HPA-axis and insulin/Glucose levels during a course of electroconvulsive therapy

 

Introduction Electroconvulsive therapy (ECT) is one of the most effective treatment options for therapy resistant psychiatric disorders. Patients suffering from obesity seem to respond well to ECT and even weight loss was reported. In nondiabetic patients, an increase in blood sugar of about 10% as well as an increase of insulin after one ECT treatment was reported. Chronic ECT was shown to be related with a decline in insulin levels in respondersʼ only. The underlying mechanism is unknown and could be related with seizure-induced hormone secretion such as catecholamines or cortisol 4. The aim of our study was to assess cortisol, metanephrine, normetanephrine, glucose and insulin during a course of ECT in remitters and non-remitters.

Methods 12 men and 20 women receiving ECT were included in our study. Outcome analysis was performed for patients with pharmacoresistant major depressive disorder (n = 28). Remission was defined as a MARDS score below 10. Blood was withdrawn directly before and 15 minutes after the first and directly before the last ECT. Glucose levels were assessed using enzymatic reference method with hexokinase. Cortisol and insulin levels were assessed using electrochemiluminescence immunoassay (ECLIA). Metanephrine and normetanephrine were measured using HPLC.

Results At baseline, there were no significant differences between remitters and non-remitters to ECT. In remitters, normetanephrine levels differed significantly compared to non-remitters (p = 0.049). 15 minutes after ECT, glucose, cortisol and normetanephrine increased significantly, when compared to baseline (glucose: p < 0.001; cortisol: p < 0.001 normetanephrine: p = 0.018), but there was no chronic effect for glucose and normetanephrine (glucose: p = 0.902; normetanephrine: p = 0.998) Cortisol showed a significant difference between 15 minutes after the first ECT and before the last ECT (p = 0.002).15 minutes after the first ECT, there was a trend towards higher glucose and insulin levels in remitters (n = 13) to ECT compared to non-remitters (n = 19) (glucose: p = 0.201; insulin p = 0.118). Metanephrine did not differ between remitters and non-remitters (before and after first ECT p = 0.291). Correlation analysis revealed a positive correlation between duration of episode and cortisol level (r = 0.639; p = 0.006). Baseline Beck-Depressions-Inventar-II (BDI-II) was positively correlated with normetanephrine levels (r = 0.389; p = 0.037) and CRP (r = 0.402; p = 0.031) and we found a positive correlation between normetanephrine and baseline heart rate (r = 0.506; p = 0.003).

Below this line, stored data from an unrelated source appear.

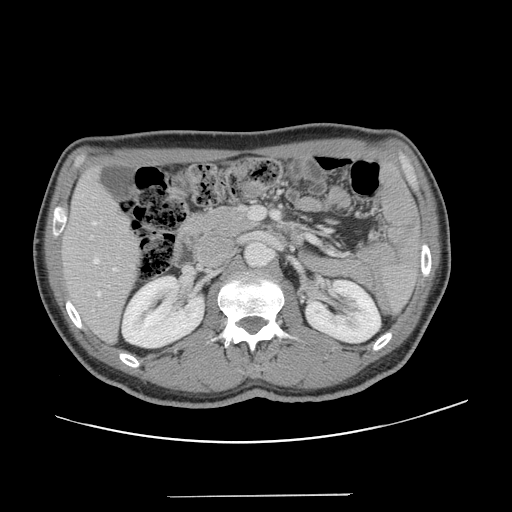
Contrast-enhanced abdominal CT, one axial slice; position 65 of 131 along the scan axis; 120 kVp; intravenous contrast given; soft-tissue window (W 400 / L 40 HU); 2.5 mm slice thickness; 512 × 512 image matrix, field of view 403 × 403 mm. Case-level facts recorded for this patient, not image findings: patient: male, age 66 years at operation; diagnosis: colorectal cancer liver metastases, imaged before liver resection; multiple liver metastases: no; largest metastasis: 2.5 cm.
Annotated regions visible in this slice (expert manual segmentation):
- hepatic veins: box from (x=93, y=222) to (x=101, y=296) px
- liver: (x=63, y=172)–(x=139, y=341)
- planned liver remnant (the part of the liver to remain after resection): (x=63, y=172)–(x=139, y=341)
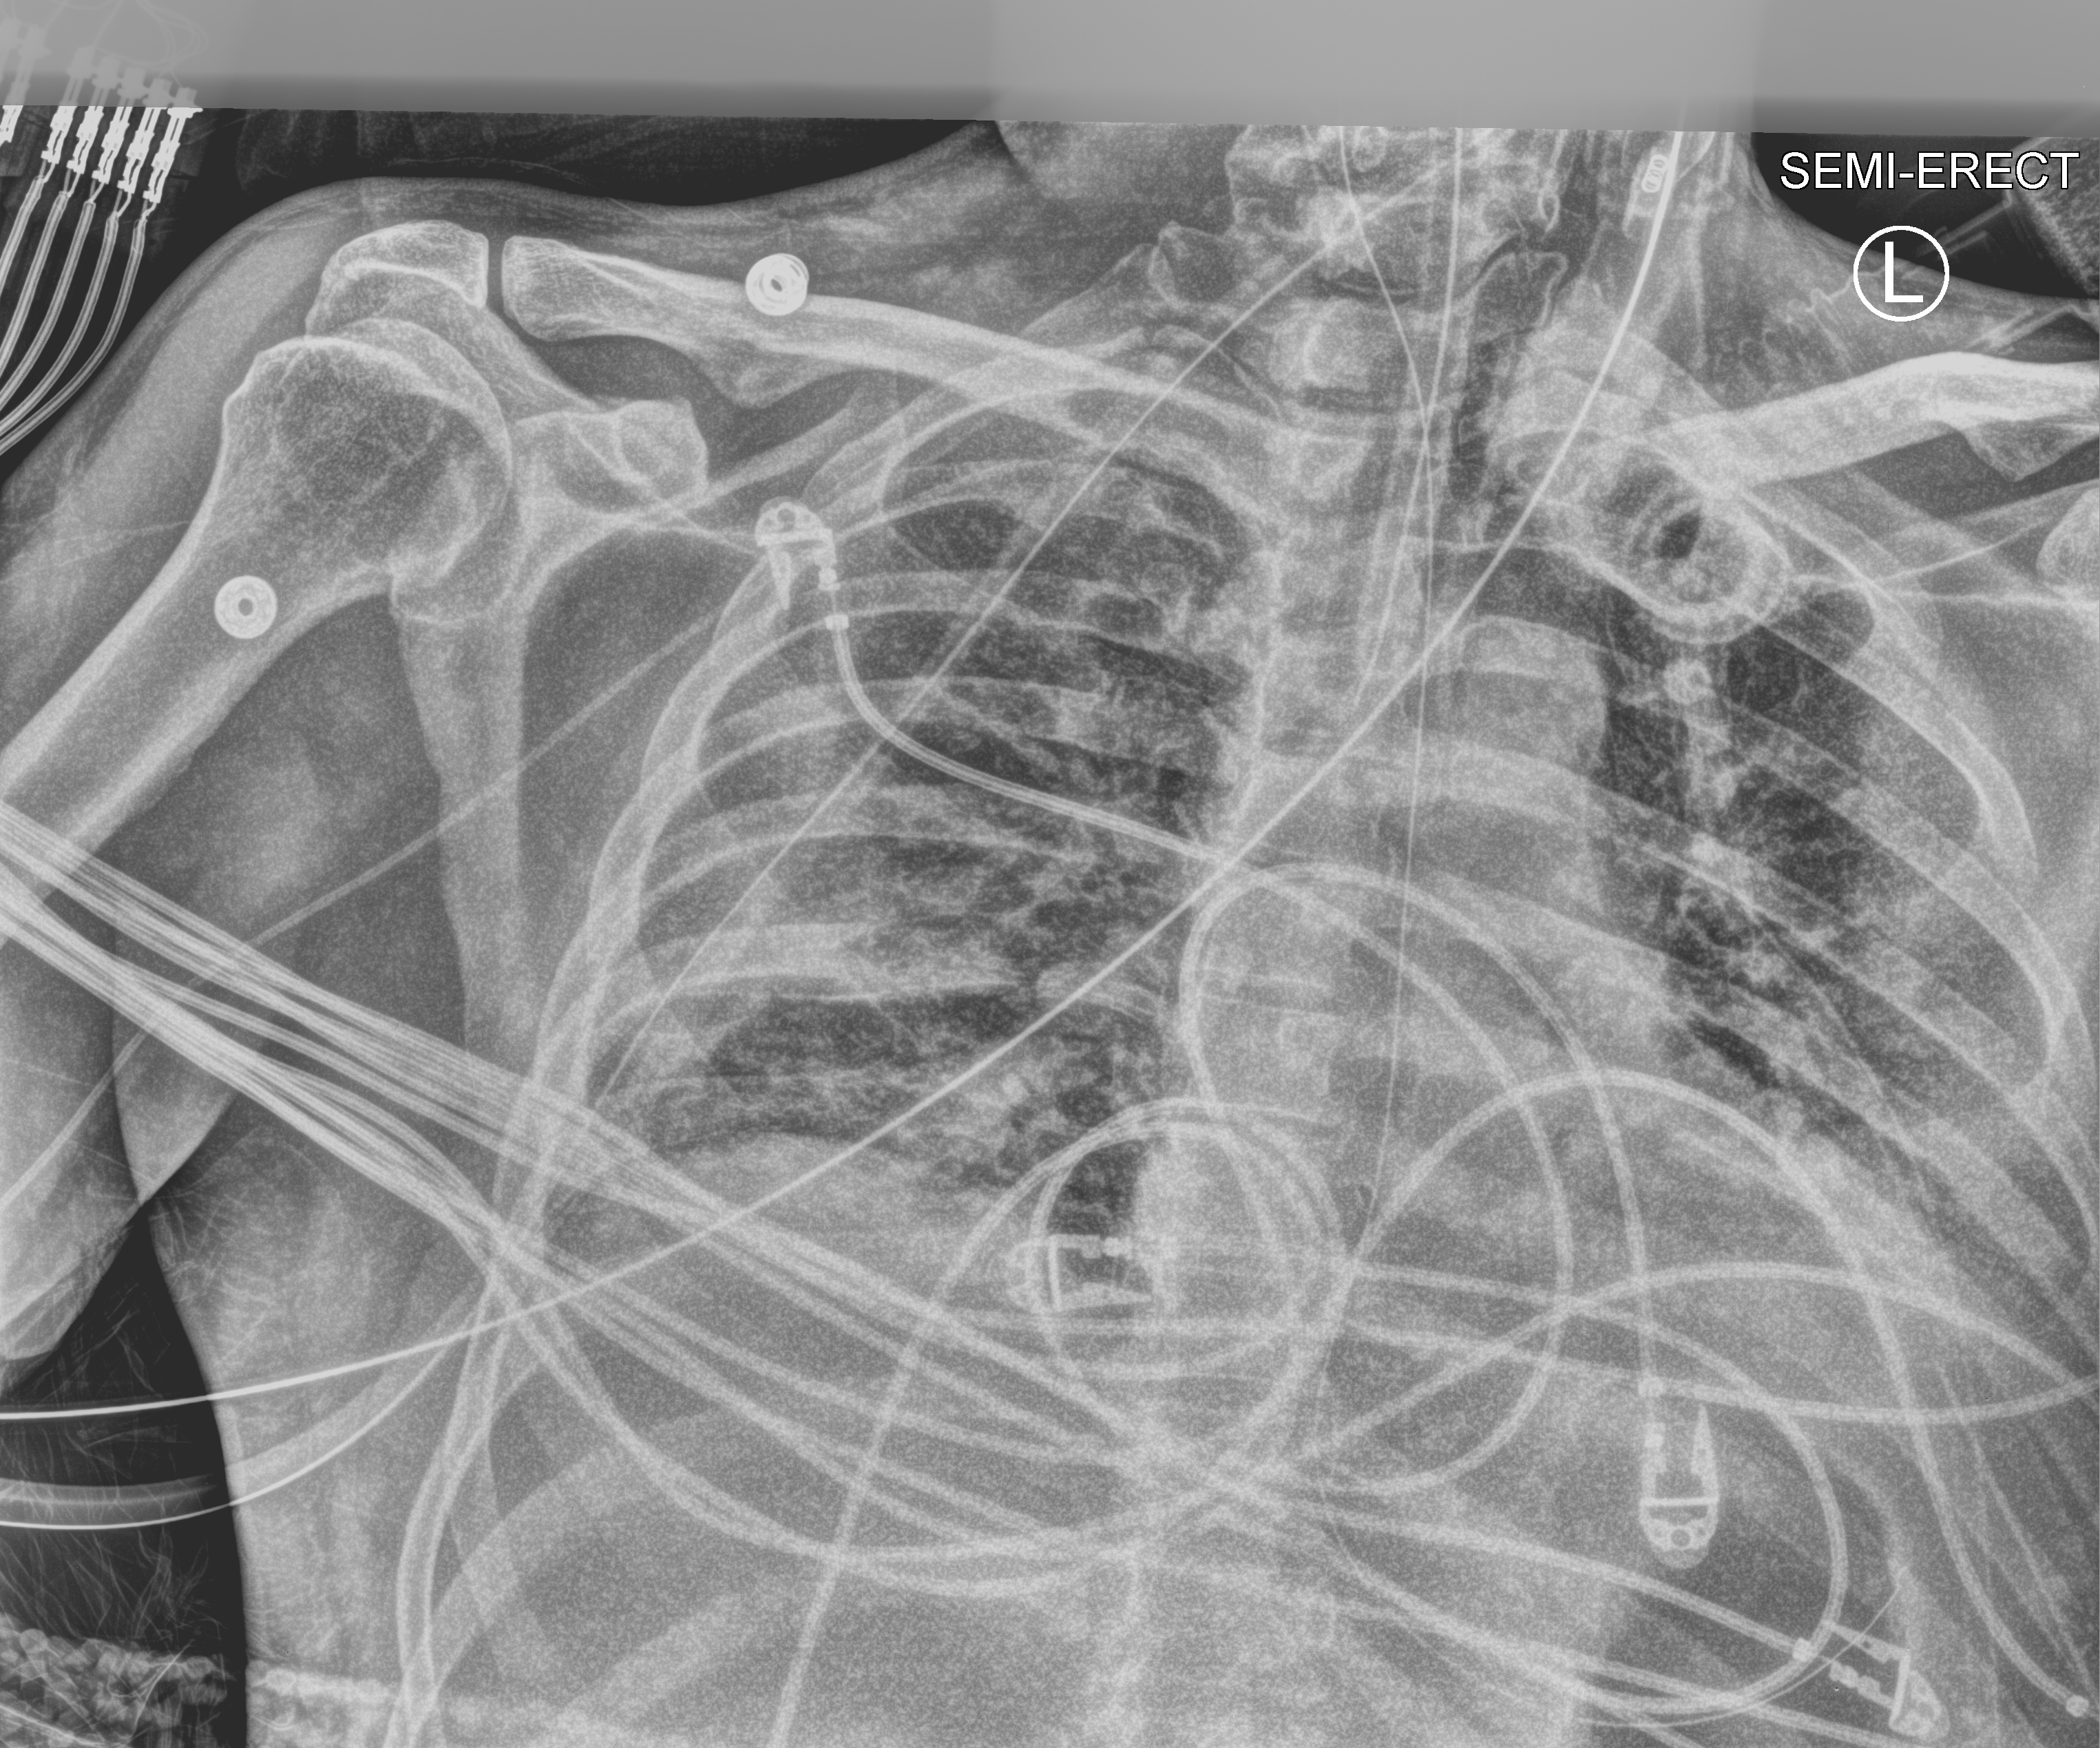
Bedside chest radiograph (computed radiography); anteroposterior (AP) projection. Male patient hospitalised with COVID-19, age 60–74 years.
Hospital-stay facts (about this admission, not read from this image; timing relative to this image not recorded):
- admitted to intensive care during this hospital stay: yes
- smoking status (admission record): never
- mechanically ventilated during this hospital stay: yes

Conclusion Previous reports showed a reduction in urinary (nor-)metanephrine secretion in ECT patients. Our results show the acute effect in plasma rather than the effect during 24 hrs. The findings concerning glucose and insulin go in line with previous reports, even though we could not find significant differences but trends concerning response and glucose/insulin. It is possible, that the release of insulin reflects neural activation during ECT 4, since the pancreas underlies neural control of the right vagal nerve.